Задания ->
- A) Ответьте по фрагменту на вопросы:
(i) Какова доля средств финансовых корпораций среди источников инвестиций по экономике в целом?
(ii) Какая доля приходится на привлечённые средства в строительстве зданий?
(iii) Сколько процентов в структуре инвестиций занимают машины и оборудование?
- B) Определите, соответствуют ли фрагменту утверждения ниже. Для каждого ответьте «да» или «нет» и приведите точную цитату, на которой основан ответ.
(i) Средства домашних хозяйств составляют 18% источников инвестиций.
(ii) В обрабатывающих производствах на собственные средства приходится 75%.
(iii) На добычу полезных ископаемых пришлась бо́льшая доля инвестиций, чем на обрабатывающие производства.

Фрагмент ->
+++++

Для подтверждения этого тезиса обратимся к данным Росстата из сборника «Инвестиции 2023» (с подробными данными за 2022 год). Среди источников инвестиций доля средств финансовых корпораций (включая банки) составляет по экономике в целом всего 9%. Намного опережают банки нефинансовые корпорации (собственные средства предприятий реальных секторов) – 53%, средства государственного управления (бюджетные деньги) – 19%, средства домашних хозяйств (покупка квартир и др.) – 18%.
В добыче полезных ископаемых и обрабатывающих производствах на собственные средства приходится уже 75% и 72%, на привлечённые – 25% и 28%, при минимуме бюджетных средств. Наоборот, строительство зданий сильно выделяется другим составом источников, где на собственные средства приходится 31%, на бюджетные 10% и на привлеченные 59%.
Структура инвестиций выглядит так: на нежилые здания и сооружения приходится 41%, на машины и оборудование – 36%, на жилые здания – 12%, а также на интеллектуальную собственность и прочие – 11%. Отраслевая структура инвестиций показывает, что на добычу полезных ископаемых пришлось 15% всех инвестиций, на обрабатывающие производства – 13%, а вот на торговлю, склады, недвижимость, транспортировку – 34%.

+++++

Исходные данные ->

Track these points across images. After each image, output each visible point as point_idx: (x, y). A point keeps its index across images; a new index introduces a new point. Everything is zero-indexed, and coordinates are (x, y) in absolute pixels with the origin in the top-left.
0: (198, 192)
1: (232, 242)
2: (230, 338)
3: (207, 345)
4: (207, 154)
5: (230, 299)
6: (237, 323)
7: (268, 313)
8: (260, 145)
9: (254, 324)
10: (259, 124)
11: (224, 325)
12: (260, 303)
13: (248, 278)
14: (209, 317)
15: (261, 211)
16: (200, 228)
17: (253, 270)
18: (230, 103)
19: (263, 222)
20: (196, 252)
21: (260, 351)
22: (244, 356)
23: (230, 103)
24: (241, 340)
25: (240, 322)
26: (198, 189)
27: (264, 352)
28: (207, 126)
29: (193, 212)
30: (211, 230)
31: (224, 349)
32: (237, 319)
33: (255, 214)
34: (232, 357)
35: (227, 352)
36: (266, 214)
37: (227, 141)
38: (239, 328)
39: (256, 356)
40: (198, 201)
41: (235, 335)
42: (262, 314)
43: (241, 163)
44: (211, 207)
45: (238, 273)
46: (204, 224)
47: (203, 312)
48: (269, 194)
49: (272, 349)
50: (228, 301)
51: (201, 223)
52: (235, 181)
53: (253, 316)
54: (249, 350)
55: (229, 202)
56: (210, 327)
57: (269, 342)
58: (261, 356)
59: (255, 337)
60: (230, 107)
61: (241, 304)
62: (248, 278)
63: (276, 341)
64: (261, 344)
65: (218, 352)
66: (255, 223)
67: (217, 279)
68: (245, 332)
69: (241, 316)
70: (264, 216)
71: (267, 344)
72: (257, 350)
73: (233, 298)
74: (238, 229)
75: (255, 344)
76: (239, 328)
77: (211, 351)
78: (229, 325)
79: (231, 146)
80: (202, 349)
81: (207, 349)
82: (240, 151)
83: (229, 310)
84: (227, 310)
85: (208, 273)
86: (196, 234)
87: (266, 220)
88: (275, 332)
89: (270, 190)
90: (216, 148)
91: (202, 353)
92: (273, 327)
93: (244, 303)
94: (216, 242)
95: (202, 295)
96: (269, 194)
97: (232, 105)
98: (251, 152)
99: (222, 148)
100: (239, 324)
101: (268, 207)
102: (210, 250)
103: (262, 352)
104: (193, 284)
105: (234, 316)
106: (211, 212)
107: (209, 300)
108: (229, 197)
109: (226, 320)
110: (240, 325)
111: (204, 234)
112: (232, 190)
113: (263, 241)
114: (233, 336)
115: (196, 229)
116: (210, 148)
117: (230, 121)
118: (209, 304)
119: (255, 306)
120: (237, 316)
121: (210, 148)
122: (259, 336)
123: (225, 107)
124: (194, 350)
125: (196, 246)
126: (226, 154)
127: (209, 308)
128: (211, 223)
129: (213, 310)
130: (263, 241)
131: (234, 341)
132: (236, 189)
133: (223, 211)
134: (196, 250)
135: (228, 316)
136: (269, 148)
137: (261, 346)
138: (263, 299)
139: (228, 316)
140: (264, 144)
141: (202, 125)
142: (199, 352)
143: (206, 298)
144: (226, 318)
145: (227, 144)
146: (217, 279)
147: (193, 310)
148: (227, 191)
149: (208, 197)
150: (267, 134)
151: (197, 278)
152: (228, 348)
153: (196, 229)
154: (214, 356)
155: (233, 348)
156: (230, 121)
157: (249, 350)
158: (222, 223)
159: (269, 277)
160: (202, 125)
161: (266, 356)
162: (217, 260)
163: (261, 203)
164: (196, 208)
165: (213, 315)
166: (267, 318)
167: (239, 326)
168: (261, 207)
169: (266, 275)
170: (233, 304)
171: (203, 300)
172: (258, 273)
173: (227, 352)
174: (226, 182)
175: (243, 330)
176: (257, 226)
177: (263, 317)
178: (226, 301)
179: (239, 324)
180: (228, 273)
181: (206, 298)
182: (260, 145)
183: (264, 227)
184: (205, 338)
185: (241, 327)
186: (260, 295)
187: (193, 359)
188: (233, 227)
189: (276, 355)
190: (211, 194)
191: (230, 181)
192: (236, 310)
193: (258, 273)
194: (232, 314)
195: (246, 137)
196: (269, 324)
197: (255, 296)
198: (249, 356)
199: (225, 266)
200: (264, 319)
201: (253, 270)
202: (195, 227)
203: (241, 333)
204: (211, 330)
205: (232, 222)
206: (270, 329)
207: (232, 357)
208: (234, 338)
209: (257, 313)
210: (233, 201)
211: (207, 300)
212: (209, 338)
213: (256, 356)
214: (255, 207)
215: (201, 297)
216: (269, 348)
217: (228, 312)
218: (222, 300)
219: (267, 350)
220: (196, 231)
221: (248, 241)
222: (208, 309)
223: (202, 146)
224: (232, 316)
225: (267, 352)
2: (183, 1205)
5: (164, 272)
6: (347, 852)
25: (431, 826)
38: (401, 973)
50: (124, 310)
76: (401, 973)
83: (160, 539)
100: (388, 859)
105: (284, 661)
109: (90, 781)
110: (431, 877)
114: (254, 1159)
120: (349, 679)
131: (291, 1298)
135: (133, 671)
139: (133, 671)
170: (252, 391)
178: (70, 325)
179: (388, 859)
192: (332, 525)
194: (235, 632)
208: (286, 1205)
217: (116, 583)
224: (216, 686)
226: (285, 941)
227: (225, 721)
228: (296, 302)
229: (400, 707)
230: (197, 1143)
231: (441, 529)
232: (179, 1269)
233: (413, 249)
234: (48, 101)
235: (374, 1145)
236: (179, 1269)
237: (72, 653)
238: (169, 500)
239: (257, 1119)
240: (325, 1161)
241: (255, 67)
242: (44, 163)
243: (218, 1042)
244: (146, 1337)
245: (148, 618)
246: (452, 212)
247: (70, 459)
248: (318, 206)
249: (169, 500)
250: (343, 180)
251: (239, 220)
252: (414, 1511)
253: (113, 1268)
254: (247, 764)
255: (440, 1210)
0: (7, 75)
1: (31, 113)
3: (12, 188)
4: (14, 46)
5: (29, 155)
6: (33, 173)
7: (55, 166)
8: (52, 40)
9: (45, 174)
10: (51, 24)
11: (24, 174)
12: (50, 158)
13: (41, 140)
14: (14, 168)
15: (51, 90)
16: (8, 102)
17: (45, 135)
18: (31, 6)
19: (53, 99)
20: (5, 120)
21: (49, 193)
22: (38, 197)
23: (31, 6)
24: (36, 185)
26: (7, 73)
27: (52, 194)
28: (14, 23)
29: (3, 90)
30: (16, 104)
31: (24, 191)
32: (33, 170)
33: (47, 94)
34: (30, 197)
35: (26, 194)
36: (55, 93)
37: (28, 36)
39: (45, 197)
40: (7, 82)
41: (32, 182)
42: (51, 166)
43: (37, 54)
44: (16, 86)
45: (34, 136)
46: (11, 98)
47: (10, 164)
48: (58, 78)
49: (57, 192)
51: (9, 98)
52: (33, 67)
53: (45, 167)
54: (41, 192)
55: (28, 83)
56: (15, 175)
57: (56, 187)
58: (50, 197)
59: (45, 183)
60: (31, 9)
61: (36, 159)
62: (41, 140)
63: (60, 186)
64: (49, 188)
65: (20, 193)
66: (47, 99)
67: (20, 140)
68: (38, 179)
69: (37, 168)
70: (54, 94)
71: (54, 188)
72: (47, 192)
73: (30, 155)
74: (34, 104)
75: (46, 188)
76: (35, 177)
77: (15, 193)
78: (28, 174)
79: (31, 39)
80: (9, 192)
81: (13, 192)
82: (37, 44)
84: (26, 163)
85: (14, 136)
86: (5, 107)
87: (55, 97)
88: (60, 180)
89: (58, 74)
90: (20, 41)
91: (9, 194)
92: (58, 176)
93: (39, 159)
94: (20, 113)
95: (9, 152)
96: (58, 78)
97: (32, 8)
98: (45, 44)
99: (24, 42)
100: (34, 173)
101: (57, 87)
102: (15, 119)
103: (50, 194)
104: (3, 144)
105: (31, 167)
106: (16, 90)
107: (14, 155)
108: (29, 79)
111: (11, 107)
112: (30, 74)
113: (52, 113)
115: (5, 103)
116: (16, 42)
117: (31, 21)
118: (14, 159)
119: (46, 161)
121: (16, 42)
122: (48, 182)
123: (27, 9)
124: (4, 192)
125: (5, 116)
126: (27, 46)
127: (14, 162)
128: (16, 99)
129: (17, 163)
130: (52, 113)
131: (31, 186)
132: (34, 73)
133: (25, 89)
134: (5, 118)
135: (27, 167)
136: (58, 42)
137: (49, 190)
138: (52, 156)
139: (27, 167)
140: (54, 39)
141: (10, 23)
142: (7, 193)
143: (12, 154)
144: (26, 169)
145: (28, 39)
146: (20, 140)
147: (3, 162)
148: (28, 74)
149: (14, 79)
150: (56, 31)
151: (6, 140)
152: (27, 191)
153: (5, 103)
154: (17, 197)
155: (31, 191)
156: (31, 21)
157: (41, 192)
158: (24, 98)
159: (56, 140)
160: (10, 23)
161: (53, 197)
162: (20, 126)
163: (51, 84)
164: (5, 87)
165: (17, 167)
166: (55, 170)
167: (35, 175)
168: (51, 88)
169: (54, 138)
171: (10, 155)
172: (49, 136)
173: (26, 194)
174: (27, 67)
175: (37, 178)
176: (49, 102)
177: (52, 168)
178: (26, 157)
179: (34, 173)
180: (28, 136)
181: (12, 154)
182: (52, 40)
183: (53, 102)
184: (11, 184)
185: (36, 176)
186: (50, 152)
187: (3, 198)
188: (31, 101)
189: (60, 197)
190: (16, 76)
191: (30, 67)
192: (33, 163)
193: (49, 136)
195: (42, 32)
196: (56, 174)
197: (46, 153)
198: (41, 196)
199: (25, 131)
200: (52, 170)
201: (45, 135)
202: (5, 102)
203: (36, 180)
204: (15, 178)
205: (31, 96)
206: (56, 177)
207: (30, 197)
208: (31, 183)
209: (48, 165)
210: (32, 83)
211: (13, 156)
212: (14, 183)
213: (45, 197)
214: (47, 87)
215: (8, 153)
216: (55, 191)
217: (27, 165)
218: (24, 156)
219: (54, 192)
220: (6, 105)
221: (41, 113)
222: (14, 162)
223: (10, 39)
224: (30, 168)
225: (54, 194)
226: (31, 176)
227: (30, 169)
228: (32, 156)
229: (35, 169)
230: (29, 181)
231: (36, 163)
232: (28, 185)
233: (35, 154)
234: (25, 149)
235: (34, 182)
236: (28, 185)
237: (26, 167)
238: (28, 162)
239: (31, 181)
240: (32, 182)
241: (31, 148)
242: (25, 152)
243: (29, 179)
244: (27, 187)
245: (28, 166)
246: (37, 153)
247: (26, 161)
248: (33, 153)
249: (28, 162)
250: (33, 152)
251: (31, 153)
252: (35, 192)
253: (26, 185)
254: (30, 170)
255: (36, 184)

+++++

Ответы ->
- A)
(i) 9%.
(ii) 59%.
(iii) 36%.

- B)
(i) Да: «средства домашних хозяйств (покупка квартир и др.) – 18%».
(ii) Нет: «В добыче полезных ископаемых и обрабатывающих производствах на собственные средства приходится уже 75% и 72%».
(iii) Да: «на добычу полезных ископаемых пришлось 15% всех инвестиций, на обрабатывающие производства – 13%».